3.5 In hoger beroep heeft [ Appellante ] alsnog stukken overgelegd met betrekking tot haar financiële situatie in/rond de periode waarin de leaseovereenkomst is aangegaan, namelijk een voorlopige aanslag inkomstenbelasting 1996, een aanbieding voor een huurwoning per 16 januari 1997, een verklaring van haar ex-echtgenoot over een geldlening van ƒ 6.000,= uit 1997, een medische verklaring, de definitieve aanslag inkomsten¬belasting 1997, een uittreksel uit de gemeentelijke basis¬administratie en een overdruk uit een agenda 1997/1998.
3.6 Op [ Appellante ] rusten de stelplicht en de bewijslast met betrekking tot haar standpunt dat haar financiële situatie medio 1997 zodanig was dat Dexia haar het aangaan van de leaseovereekomst had behoren te ontraden.
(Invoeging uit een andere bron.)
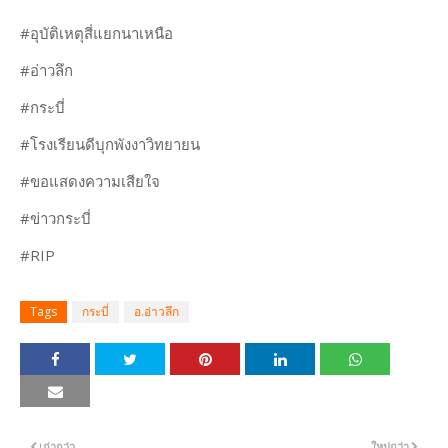
#อุบัติเหตุสี่แยกนาเหนือ
#อ่าวลึก
#กระบี่
#โรงเรียนดีบุกพังงาวิทยายน
#ขอแสดงความเสียใจ
#ข่าวกระบี่
#RIP
Tags
กระบี่
อ.อ่าวลึก
เก่ากว่า
ใหม่กว่า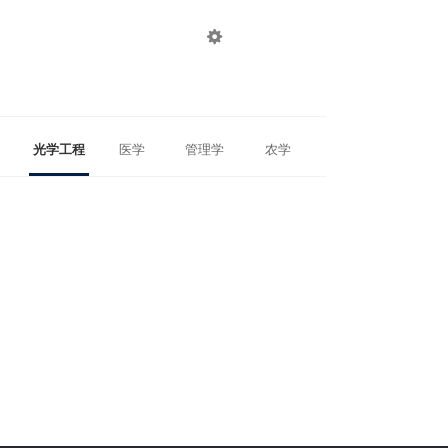

登录
注册
光学工程
医学
管理学
农学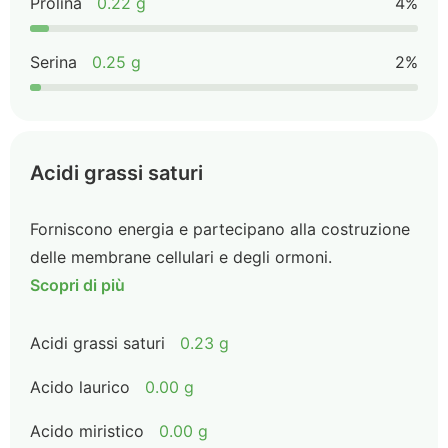
Prolina
0.22 g
4%
Serina
0.25 g
2%
Acidi grassi saturi
Forniscono energia e partecipano alla costruzione
delle membrane cellulari e degli ormoni.
Scopri di più
Acidi grassi saturi
0.23 g
Acido laurico
0.00 g
Acido miristico
0.00 g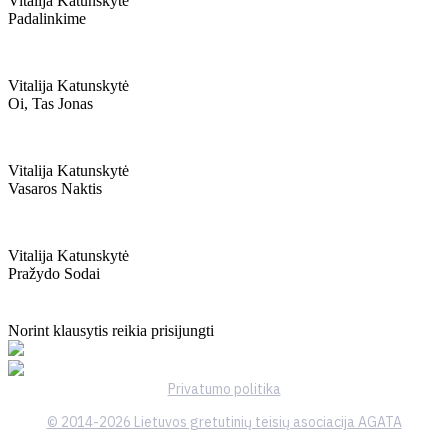
Vitalija Katunskytė
Padalinkime
Vitalija Katunskytė
Oi, Tas Jonas
Vitalija Katunskytė
Vasaros Naktis
Vitalija Katunskytė
Pražydo Sodai
Norint klausytis reikia prisijungti
Privatumo politika
© 2014-2026 Lietuvos gretutinių teisių asociacija AGATA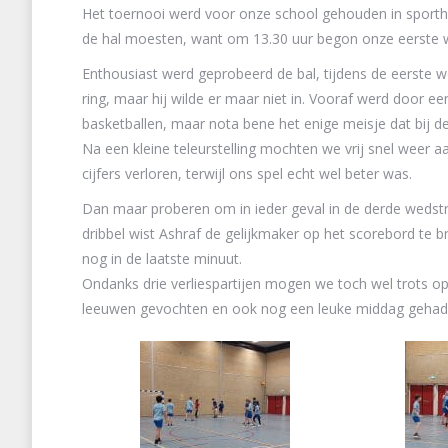
Het toernooi werd voor onze school gehouden in sportha
de hal moesten, want om 13.30 uur begon onze eerste we
Enthousiast werd geprobeerd de bal, tijdens de eerste wed
ring, maar hij wilde er maar niet in. Vooraf werd door 
basketballen, maar nota bene het enige meisje dat bij d
Na een kleine teleurstelling mochten we vrij snel weer 
cijfers verloren, terwijl ons spel echt wel beter was.
Dan maar proberen om in ieder geval in de derde wedstr
dribbel wist Ashraf de gelijkmaker op het scorebord te b
nog in de laatste minuut.
Ondanks drie verliespartijen mogen we toch wel trots o
leeuwen gevochten en ook nog een leuke middag gehad.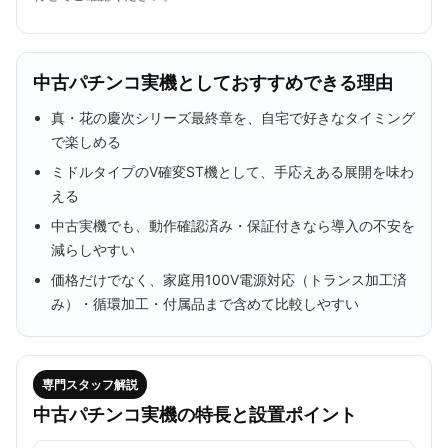
中古パチンコ実機としておすすめできる理由
真・花の慶次シリーズ最終章を、自宅で好きなタイミング
で楽しめる
ミドルタイプのV確変ST機として、手応えある展開を味わ
える
中古実機でも、動作確認済み・保証付きなら導入の不安を
減らしやすい
価格だけでなく、家庭用100V電源対応（トランス加工済
み）・循環加工・付属品まで含めて比較しやすい
専門スタッフ解説
中古パチンコ実機の特長と設置ポイント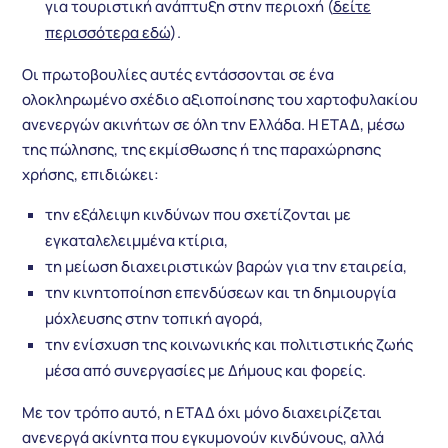
για τουριστική ανάπτυξη στην περιοχή (
δείτε
περισσότερα εδώ
).
Οι πρωτοβουλίες αυτές εντάσσονται σε ένα
ολοκληρωμένο σχέδιο αξιοποίησης του χαρτοφυλακίου
ανενεργών ακινήτων σε όλη την Ελλάδα. Η ΕΤΑΔ, μέσω
της πώλησης, της εκμίσθωσης ή της παραχώρησης
χρήσης, επιδιώκει:
την εξάλειψη κινδύνων που σχετίζονται με
εγκαταλελειμμένα κτίρια,
τη μείωση διαχειριστικών βαρών για την εταιρεία,
την κινητοποίηση επενδύσεων και τη δημιουργία
μόχλευσης στην τοπική αγορά,
την ενίσχυση της κοινωνικής και πολιτιστικής ζωής
μέσα από συνεργασίες με Δήμους και φορείς.
Με τον τρόπο αυτό, η ΕΤΑΔ όχι μόνο διαχειρίζεται
ανενεργά ακίνητα που εγκυμονούν κινδύνους, αλλά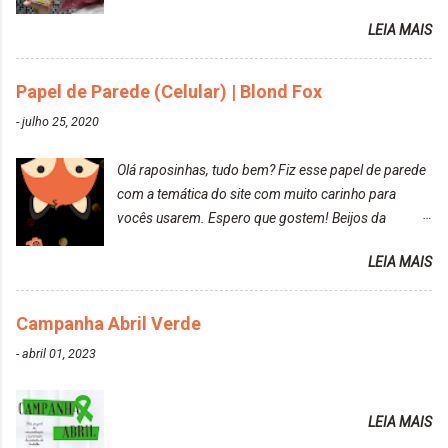
reconquistar o poder sobre a sua vida. Loira mais
LEIA MAIS
vip Maxton liberdade para ser mais você Loiro Rosé
10.04. Após 30 minutos no cabelo, retirei o excesso
da tintura no banho e notei que os fios estavam
Papel de Parede (Celular) | Blond Fox
ressecados (Já ensinamos aqui no site, uma
-
julho 25, 2020
receitinha muito boa para cabelos ressecados:
https://www.adrielly.com.br/2020/03/receitinha-
Olá raposinhas, tudo bem? Fiz esse papel de parede
caseira-cronograma-capilar.html ). Foi difícil retirar o
com a temática do site com muito carinho para
excesso. É uma tintura fácil de aplicar, o cheiro é
vocês usarem. Espero que gostem! Beijos da
agradável. Cabelo antes da descoloração da raiz:
raposa..
Cabelo depois da descoloração da raiz: Resultado
LEIA MAIS
do cabelo: *INFORMAÇÕES RELEVANTES
PRESENTE NA CAIXINHA* EMBELLEZE MAXTON
Campanha Abril Verde
LIBERDADE PARA SER MAIS VOCÊ 10.04 LOURO
ROSÉ ESTE KIT CONTÉM: TINTURA CREME 50 G
-
abril 01, 2023
LOÇÃO REVELADORA MAXTON 20 VOL. 50 ML +
Par de luvas e um guia explicativo im...
LEIA MAIS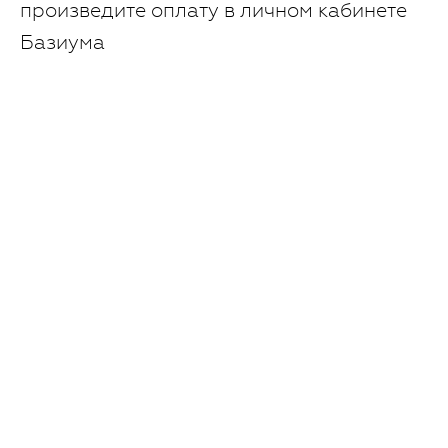
произведите оплату в личном кабинете
Базиума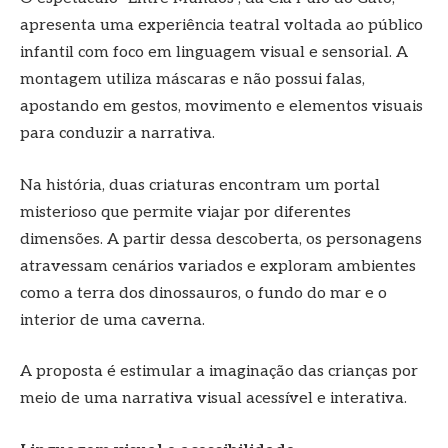
apresenta uma experiência teatral voltada ao público
infantil com foco em linguagem visual e sensorial. A
montagem utiliza máscaras e não possui falas,
apostando em gestos, movimento e elementos visuais
para conduzir a narrativa.
Na história, duas criaturas encontram um portal
misterioso que permite viajar por diferentes
dimensões. A partir dessa descoberta, os personagens
atravessam cenários variados e exploram ambientes
como a terra dos dinossauros, o fundo do mar e o
interior de uma caverna.
A proposta é estimular a imaginação das crianças por
meio de uma narrativa visual acessível e interativa.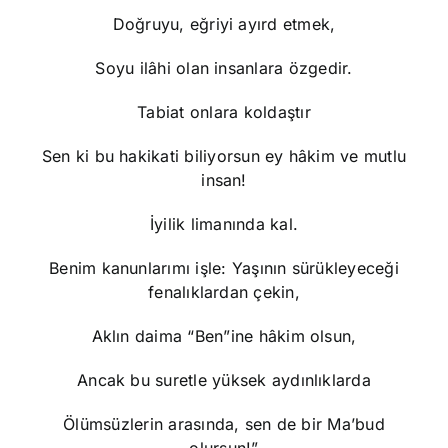
Doğruyu, eğriyi ayırd etmek,
Soyu ilâhi olan insanlara özgedir.
Tabiat onlara koldaştır
Sen ki bu hakikati biliyorsun ey hâkim ve mutlu
insan!
İyilik limanında kal.
Benim kanunlarımı işle: Yaşının sürükleyeceği
fenalıklardan çekin,
Aklın daima “Ben”ine hâkim olsun,
Ancak bu suretle yüksek aydınlıklarda
Ölümsüzlerin arasında, sen de bir Ma’bud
Zij heeft echter ook in hoger beroep dat standpunt nog steeds niet, zoals van haar mocht worden verwacht, onderbouwd met een concrete berekening langs de lijnen van de arresten van dit hof van 1 december 2009 en overlegging van afdoende gegevens met betrekking tot haar financiële situatie ten tijde van het aangaan van de overeenkomst. Met name ontbreken een van de belastingdienst verkregen biljet van een proces betreffende het belastingjaar 1997, bewijzen van huurbetaling en bewijzen met betrekking tot de gezinssamenstelling in 1997. De hoogte van de in de aanbiedingsbrief vermelde huur - ƒ 935,63 per maand - roept in relatie tot het netto maandinkomen in 1997 van ongeveer ƒ 1.743,= vragen op. Het hof zal [ Appellante ] in de gelegenheid stellen alsnog bij akte de hiervoor bedoelde berekening met genoemde onderliggende stukken in het geding te brengen.
3.7 Iedere verdere beslissing wordt aangehouden.
4. Beslissing
Het hof:
verwijst de zaak naar de rol van dinsdag 29 mei 2012 voor een akte aan de zijde van [ Appellante ] van de hiervoor onder 3.6 omschreven inhoud, waarop Dexia vervolgens bij antwoordakte kan reageren;
houdt iedere verdere beslissing aan.
Dit arrest is gewezen door mrs. M.P. van Achterberg, J.C.W. Rang en D.J. Oranje en in het openbaar uitgesproken door de rolraadsheer op 1 mei 2012.